_Exercise objective_
Set out the rows below as a numbered list, skipping any blank lines.

_Source material_
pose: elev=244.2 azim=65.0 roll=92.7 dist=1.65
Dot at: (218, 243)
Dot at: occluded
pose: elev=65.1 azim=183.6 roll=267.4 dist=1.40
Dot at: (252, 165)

_Solution to this problem_
1. pose: elev=244.2 azim=65.0 roll=92.7 dist=1.65
2. Dot at: (218, 243)
3. Dot at: occluded
4. pose: elev=65.1 azim=183.6 roll=267.4 dist=1.40
5. Dot at: (252, 165)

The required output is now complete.